Alternativ zu Binden kenne ich bei dieser Sache auch nichts anderes, aber nach ein paar Tagen kannst Du immerhin auf Slipeinlagen umsteigen. Naja, schön ist anders, aber auch das geht vorbei...!

Grüsse, Sonne

e[njo^y81


Konisation gut überstanden

Hallo zusammen!

Hatte am Donnerstag meine Koni. Is alles gut verlaufen und ich wollte eigentlich schon am Freitag wieder nach Hause, weil's mir echt gut ging und ich keine Blutungen hatte geschweige denn Schmerzen. Der Dok meinte aber ich muß bis Sonntag bleiben. Hätte durchdrehen können! Es war furchtbar im Krankenhaus. Kein anderer Patient auf'm Zimmer, kein TV... Das Essen brauch ich wohl nicht zu erwähnen...

Samstag hab ich gesagt, ich will gehen. Auch wenn ich dafür unterschreiben muß. Der Dok sagte, das geht in Ordnung. Bei mir ist alles richtig gut verlaufen.

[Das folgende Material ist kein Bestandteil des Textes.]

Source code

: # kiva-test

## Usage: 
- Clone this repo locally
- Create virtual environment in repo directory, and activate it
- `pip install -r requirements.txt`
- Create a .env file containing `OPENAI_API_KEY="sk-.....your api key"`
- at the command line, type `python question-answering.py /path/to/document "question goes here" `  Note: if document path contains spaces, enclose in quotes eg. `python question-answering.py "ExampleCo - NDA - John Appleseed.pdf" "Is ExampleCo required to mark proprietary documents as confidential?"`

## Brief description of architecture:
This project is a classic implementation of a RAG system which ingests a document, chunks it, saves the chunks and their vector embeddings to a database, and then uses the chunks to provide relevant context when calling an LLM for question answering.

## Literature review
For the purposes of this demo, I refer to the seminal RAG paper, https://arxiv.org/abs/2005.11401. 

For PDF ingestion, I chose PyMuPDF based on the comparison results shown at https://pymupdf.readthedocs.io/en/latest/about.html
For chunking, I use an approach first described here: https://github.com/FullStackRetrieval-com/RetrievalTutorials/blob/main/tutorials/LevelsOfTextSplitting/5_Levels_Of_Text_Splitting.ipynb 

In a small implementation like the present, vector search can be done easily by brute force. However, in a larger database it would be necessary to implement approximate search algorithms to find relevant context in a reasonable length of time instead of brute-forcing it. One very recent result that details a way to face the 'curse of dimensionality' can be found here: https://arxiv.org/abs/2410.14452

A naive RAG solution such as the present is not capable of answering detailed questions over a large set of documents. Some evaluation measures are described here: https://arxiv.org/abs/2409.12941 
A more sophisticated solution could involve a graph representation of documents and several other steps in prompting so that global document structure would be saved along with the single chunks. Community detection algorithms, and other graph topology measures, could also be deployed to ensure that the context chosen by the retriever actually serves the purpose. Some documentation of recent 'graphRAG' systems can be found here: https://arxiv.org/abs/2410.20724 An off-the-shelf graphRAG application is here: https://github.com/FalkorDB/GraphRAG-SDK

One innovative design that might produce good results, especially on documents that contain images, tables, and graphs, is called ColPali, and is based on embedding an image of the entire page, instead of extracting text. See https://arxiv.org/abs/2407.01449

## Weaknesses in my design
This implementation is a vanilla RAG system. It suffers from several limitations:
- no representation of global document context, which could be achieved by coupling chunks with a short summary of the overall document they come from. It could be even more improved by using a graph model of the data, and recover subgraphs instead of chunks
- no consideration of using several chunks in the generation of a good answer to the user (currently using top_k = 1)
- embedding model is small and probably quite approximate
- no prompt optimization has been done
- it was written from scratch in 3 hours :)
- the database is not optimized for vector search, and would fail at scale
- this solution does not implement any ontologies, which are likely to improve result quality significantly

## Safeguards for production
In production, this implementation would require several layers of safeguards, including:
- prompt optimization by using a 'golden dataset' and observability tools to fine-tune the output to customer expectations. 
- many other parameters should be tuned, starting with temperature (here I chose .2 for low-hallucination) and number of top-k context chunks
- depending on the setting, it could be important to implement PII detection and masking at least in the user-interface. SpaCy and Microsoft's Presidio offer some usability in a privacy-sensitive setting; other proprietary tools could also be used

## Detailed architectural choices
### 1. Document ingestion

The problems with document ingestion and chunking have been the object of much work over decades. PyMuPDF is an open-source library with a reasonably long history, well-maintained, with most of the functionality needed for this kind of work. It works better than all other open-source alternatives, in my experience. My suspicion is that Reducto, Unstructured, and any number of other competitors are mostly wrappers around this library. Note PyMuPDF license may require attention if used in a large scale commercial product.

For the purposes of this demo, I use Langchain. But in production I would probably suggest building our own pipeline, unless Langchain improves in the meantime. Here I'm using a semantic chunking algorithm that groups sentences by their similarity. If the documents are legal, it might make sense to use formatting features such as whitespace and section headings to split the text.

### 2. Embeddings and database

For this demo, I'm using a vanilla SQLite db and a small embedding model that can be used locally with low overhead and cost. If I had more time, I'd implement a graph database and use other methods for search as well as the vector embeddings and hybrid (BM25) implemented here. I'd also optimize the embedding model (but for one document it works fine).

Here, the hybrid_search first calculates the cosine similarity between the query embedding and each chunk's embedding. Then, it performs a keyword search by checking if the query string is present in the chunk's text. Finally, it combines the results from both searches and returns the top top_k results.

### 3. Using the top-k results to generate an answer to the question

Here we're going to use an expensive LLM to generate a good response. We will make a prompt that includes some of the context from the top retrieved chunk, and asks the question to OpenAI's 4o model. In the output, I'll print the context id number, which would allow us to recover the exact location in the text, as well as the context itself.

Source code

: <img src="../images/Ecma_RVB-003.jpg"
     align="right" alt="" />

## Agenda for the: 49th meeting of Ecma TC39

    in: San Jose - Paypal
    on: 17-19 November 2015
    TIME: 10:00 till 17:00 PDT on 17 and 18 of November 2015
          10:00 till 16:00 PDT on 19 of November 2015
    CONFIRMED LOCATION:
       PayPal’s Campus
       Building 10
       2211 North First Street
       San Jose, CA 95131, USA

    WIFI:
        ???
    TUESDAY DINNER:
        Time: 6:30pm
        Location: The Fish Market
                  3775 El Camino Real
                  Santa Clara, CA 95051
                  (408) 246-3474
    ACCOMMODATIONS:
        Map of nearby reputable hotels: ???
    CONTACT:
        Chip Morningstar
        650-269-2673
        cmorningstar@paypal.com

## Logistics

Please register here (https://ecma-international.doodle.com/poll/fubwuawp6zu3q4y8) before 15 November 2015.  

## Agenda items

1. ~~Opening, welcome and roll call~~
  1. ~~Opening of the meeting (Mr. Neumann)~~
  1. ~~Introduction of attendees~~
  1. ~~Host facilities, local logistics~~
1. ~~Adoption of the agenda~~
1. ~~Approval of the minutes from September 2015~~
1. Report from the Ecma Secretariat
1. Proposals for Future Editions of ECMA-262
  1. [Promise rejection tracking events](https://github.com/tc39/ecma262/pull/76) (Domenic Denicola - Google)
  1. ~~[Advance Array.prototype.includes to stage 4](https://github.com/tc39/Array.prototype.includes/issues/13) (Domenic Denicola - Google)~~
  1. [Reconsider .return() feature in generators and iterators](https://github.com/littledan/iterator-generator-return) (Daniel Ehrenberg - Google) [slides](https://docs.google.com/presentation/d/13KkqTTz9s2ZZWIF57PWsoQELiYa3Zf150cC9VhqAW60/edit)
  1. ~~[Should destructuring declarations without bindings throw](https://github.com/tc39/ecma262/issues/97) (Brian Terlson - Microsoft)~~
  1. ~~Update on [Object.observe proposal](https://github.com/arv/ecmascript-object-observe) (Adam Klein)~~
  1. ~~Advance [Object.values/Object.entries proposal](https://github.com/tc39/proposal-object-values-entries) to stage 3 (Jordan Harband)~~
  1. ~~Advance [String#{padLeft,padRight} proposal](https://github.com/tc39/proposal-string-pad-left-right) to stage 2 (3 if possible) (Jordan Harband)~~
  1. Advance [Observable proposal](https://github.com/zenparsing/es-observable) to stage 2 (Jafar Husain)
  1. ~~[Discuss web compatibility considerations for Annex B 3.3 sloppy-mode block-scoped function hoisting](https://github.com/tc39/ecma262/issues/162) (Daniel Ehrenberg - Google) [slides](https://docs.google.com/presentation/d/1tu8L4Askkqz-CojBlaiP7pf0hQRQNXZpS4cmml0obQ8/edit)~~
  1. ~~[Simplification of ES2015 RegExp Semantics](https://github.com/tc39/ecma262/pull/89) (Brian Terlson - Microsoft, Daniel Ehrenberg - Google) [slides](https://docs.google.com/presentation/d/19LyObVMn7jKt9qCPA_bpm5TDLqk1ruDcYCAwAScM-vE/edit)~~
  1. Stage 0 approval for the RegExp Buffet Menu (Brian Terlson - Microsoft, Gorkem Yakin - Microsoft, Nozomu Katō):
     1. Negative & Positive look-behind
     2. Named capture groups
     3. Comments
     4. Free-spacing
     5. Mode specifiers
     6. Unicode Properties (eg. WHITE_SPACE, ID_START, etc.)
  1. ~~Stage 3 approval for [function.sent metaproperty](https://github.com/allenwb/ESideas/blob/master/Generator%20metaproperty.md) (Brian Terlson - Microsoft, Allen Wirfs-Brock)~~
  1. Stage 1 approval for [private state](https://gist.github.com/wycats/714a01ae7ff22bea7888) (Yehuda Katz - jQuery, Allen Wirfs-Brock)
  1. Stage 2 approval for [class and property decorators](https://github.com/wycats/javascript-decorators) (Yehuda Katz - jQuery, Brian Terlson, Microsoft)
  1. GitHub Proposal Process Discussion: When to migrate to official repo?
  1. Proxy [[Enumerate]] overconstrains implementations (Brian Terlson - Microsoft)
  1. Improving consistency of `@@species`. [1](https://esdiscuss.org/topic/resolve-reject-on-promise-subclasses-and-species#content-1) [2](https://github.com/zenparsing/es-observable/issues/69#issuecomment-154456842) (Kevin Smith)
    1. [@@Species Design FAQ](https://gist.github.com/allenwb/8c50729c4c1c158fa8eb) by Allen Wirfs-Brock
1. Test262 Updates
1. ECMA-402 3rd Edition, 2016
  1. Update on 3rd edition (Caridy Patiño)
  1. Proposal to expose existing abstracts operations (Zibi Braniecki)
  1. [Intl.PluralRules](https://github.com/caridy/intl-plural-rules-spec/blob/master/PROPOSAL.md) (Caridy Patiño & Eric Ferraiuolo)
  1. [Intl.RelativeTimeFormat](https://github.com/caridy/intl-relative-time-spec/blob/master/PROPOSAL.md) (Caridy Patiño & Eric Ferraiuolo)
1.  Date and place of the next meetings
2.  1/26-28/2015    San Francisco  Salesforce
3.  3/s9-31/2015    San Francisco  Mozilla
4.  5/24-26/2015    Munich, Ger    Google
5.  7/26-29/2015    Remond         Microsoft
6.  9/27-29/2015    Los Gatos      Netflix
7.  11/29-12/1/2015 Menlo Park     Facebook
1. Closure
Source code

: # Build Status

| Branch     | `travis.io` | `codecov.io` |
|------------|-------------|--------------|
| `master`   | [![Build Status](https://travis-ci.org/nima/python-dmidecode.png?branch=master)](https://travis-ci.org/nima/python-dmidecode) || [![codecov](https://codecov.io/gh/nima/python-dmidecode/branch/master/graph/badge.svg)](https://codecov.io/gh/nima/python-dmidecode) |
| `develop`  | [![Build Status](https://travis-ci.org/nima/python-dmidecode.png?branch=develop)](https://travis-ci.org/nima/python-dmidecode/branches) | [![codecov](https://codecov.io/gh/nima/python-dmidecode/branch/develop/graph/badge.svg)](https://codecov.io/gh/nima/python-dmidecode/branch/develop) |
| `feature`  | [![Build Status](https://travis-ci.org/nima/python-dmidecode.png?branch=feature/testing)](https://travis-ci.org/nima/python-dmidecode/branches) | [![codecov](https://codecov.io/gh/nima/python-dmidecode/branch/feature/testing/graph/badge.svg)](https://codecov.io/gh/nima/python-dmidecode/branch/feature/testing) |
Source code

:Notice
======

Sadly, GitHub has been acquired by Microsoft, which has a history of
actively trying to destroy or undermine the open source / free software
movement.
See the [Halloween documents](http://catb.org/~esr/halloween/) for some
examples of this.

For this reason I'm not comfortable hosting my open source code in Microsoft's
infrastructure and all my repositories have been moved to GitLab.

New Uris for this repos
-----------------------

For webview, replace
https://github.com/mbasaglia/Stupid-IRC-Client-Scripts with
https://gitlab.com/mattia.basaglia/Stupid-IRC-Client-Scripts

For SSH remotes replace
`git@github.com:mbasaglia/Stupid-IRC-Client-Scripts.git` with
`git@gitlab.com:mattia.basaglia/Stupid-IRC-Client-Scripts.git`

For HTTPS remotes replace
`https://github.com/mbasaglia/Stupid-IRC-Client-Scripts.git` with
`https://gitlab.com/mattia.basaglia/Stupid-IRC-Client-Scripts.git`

Selbst bei der OP habe ich kaum geblutet und jetzt hab ich immernoch nur so einen Wundfluß oder wie die dat schimpfen... Hab mich also ganz umsonst so verrückt gemacht...

Natürlich muß ich mich nun noch schonen, aber das kann ich hier zuhaus nunmal besser als im Krankenhaus. Ich habe auch kaum Schmerzen. Das "zwickt und zwackt" nur ab und zu, halt wie bei der Periode...

Am kommenden Donnerstag hab ich den Termin zur Nachuntersuchung beim Frauenarzt. Da bekomm ich dann auch die Ergebnisse... Das macht mich momentan noch etwas kirre, aber es geht...

Zur OP selber kann ich eigentlich nur sagen, daß für mich die Narkose am schlimmsten war! Ich bekam das Mittel gespritzt und plötzlich wurd mich ganz komisch und bekam Panik. Aber dann weiß ich auch schon nix mehr ;-)

Als ich wieder aufwachte, hatte ich unheimlich Durst und ich mußte ständig husten! Is das normal, daß man intubiert wird? Davon wurd mir nämlich vorher nix gesagt. Aber wenn ich im nachhinein über die Wirkung der Narkose und meine Panik nachdenke, glaub ich das is normal. Hatte echt Beklemmungen und hatte das Gefühl keine Luft mehr zu bekommen...

Naja, nun ware ich erstmal ab, laß mich bedienen und genieße erstmal die Ruhe hier! Ich bin froh, daß alles gutgegangen is und hoffe, ich muß das so schnell nicht wieder machen lassen. Die OP-Schwester erzählte mir, sie mußte bereits 3 Mal zu Koni... Eine grausame Vorstellung. Hoffe, die Ergebnisse sind gut und die haben alles wegbekommen und nix vergessen und da war nix böses mit dabei...

Liebe Grüße

Nadine

Sgummepr09


PAP IV a

Habe heute das Ergebnis PAP IV a bekommen, und bin noch ziemlich geschockt. Aber es ist schon etwas beruhigend die anderen Berichte hier im Forum zu lesen.

Naja, mal sehen wie es jetzt weitergeht.